Buttercups, a Pen and a Lunch Special not for Dinner [Flash Fiction]

Sunset behind the Verrazano Bridge is beautiful today he imagines she might think, seen as it would be from a standing vantage by the benches where she sits:

She says she sees a little blonde girl in a blue dress with buttercups in her hand for mama “who sits on the bench,” an offering, she adds in suggestion,watching as she does, as she has time and again here in the park by her building where she lives near the bay that opens out from Bath Beach Brooklyn and looks out on Sea Gate, New Jersey and Staten Island, the fore mentioned bridge . . .  a screech, she hears, another screech, a baby’s whine, more cacophony, all heard amid a whistle, a bicycle bell, a horn from a car in the distance. All intrude obliquely on her writing these lines about the girl with the buttercups in her hand for her mama on the bench in the park, “a girl with buttercups in her hand for Mama on the bench; the girl in an adorable blue dress with white fringe and a white bow in front–a bicycle passes in a blur, a boy on a scooter whizzes by her as she stands steadfast on two legs. Her mother accepts the flowers in her hand as the girl smiles of course from ear to ear and claps lightly it seems from the distance I have on this vantage, and turns, she does and runs as little girls run in parks with others around her in cacophony.”

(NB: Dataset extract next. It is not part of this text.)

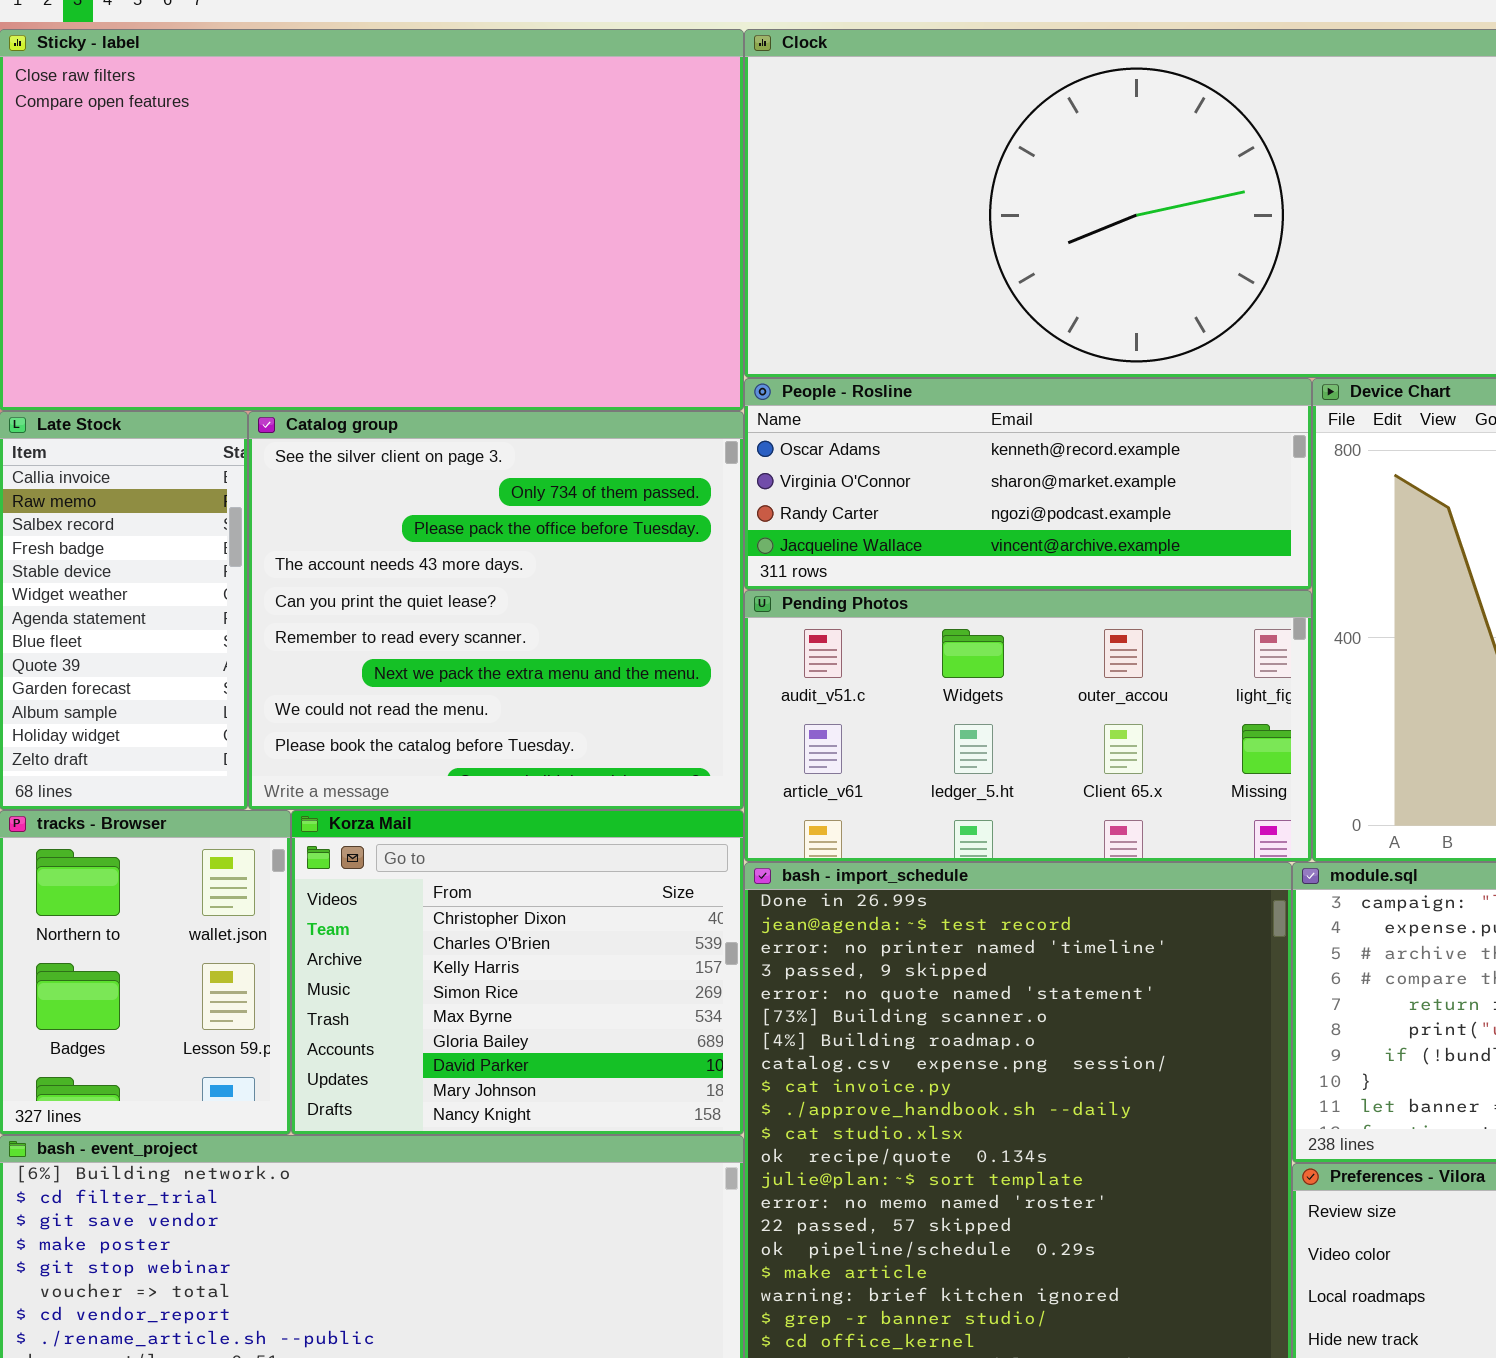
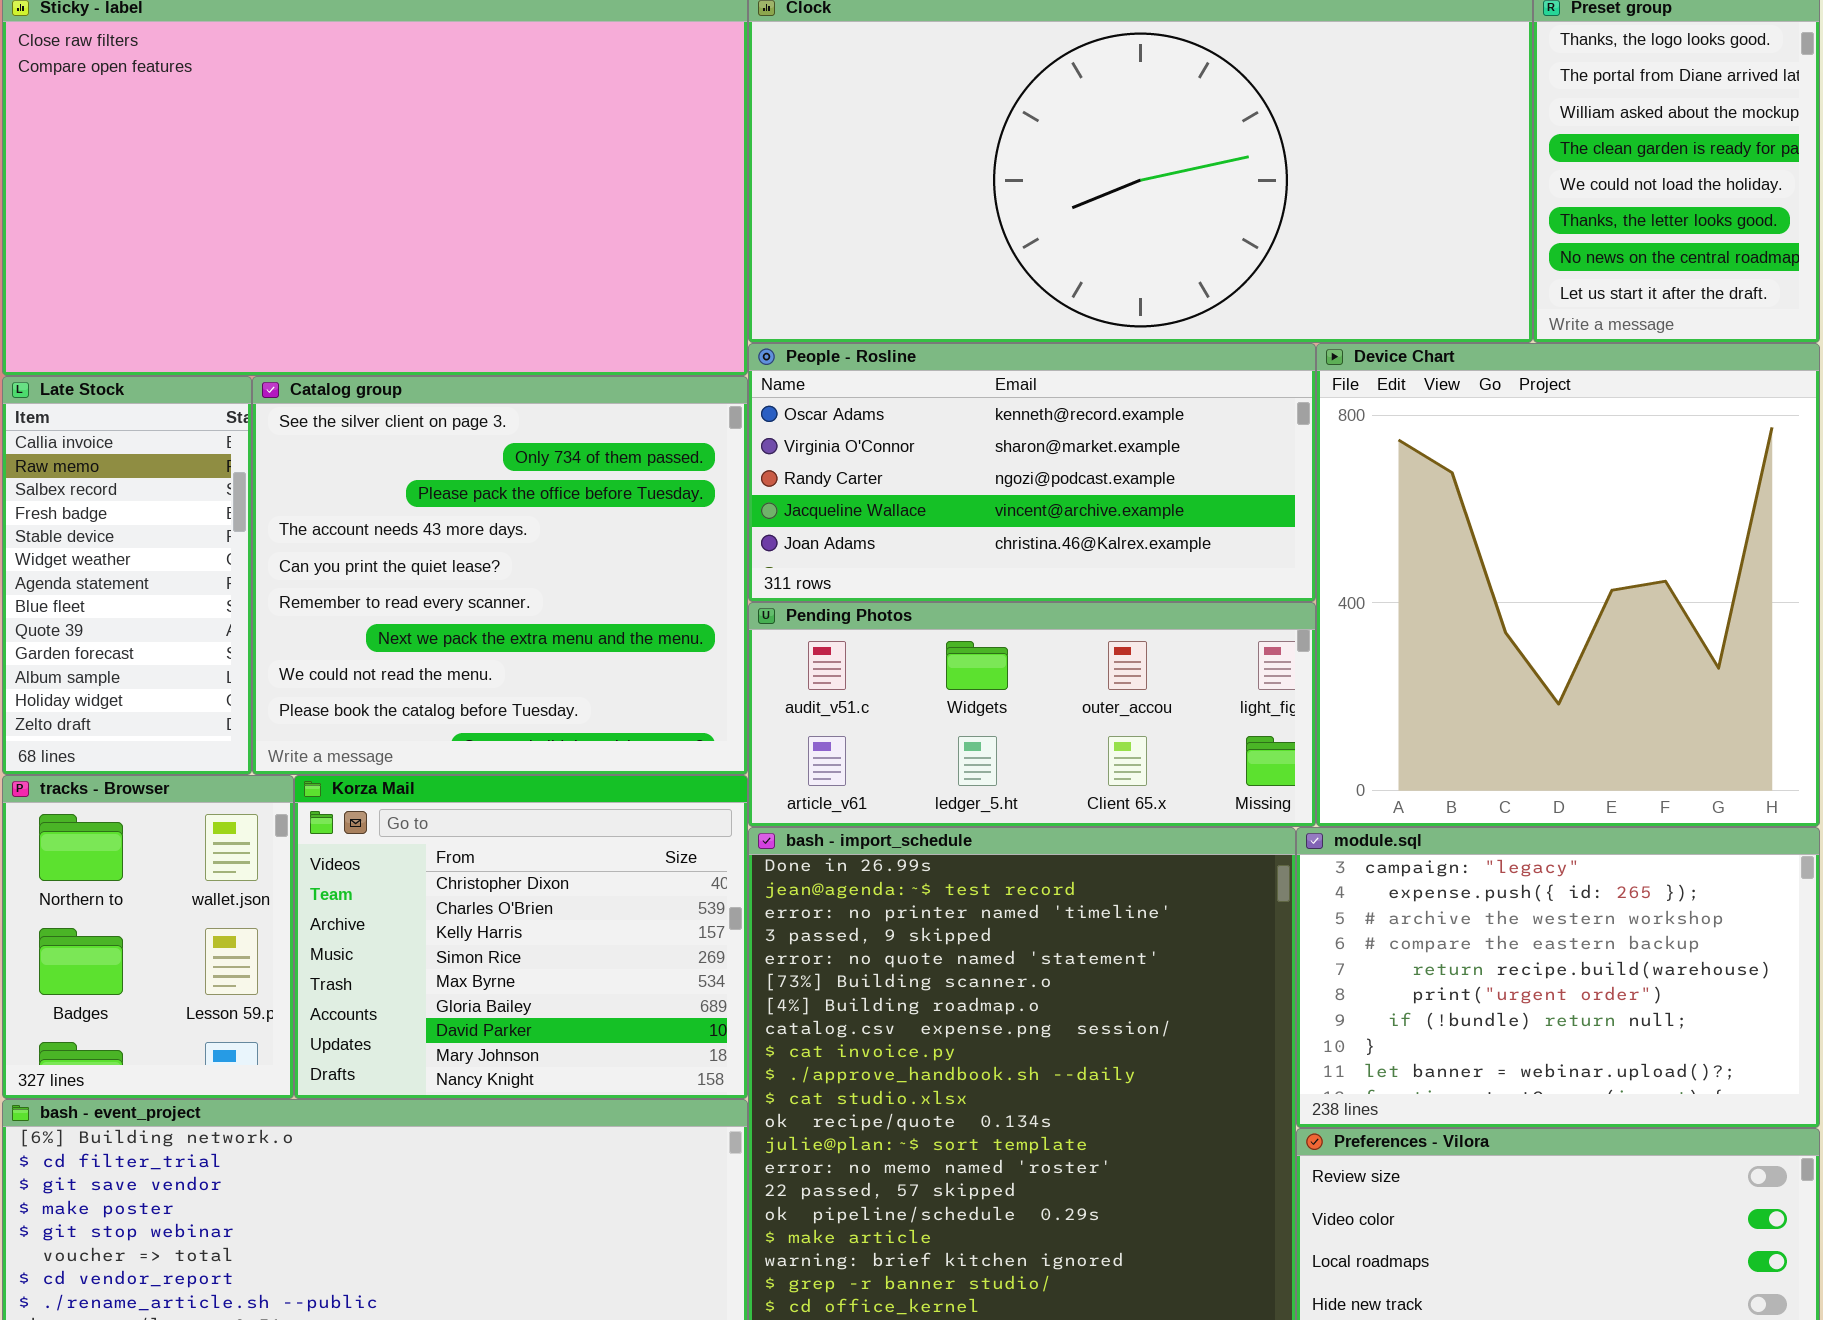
People - Rosline: [744,378,1312,590] -> [748,343,1316,602], resized
Pending Photos: [744,590,1312,862] -> [748,602,1316,827], resized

Yes, the girl turns smiles walks away in quick restrained steps, or so I heard she revised when rethinking what she said. She , the woman who ives in the building near the park near the bay that looks out on Sea Gate, New Jersey and Staten Island, puts the cap of the pen that she holds in her hand on the pen that she holds in her hand and puts in her bag. She closes her journal and places it in the bag too. She takes a breath, another one deeper than the former,. another one following this one, each one with its appropriate exhalation. She then breathes in again very slowly and exhales just as slowly as if she wanted to expiate something she knew she needed to get rid of in her. S

he rises. She looks to the leaves on the trees along the back perimeter of the park that faces the parkway you would take to the Verranzano Bridge, the name misspelled from the explorer’s name, Verrazzano, “Americans never getting Italian names right.” She can see the bridge through a gap in the leaves of one of the trees from where she stands in the park in front of a bench in a circle of intermittently placed  benches around the foot path that encloses the great field at the center of the park, a great lawn that has recently been chewed up by Guatemalans playing Mexicans in soccer.

She takes her bag onto her shoulder. She walks away looking at the trees, the birds, the grass, the sky, the thin wisps of clouds high above the line of cumulus clouds, if there were any cumulus clouds to look at, no. Nearly clear skies today, slightly warm with a nearly cool breeze, an occasional chill you might feel, cool and warm simultaneously, she says to herself, to no one other than herself, as at other times she might be talking to someone in her head.

She leaves the park to stop at the Chinese take-out to get a lunch special  for lunch with a hot and sour soup. Sometimes she gets a lunch special to have for dinner.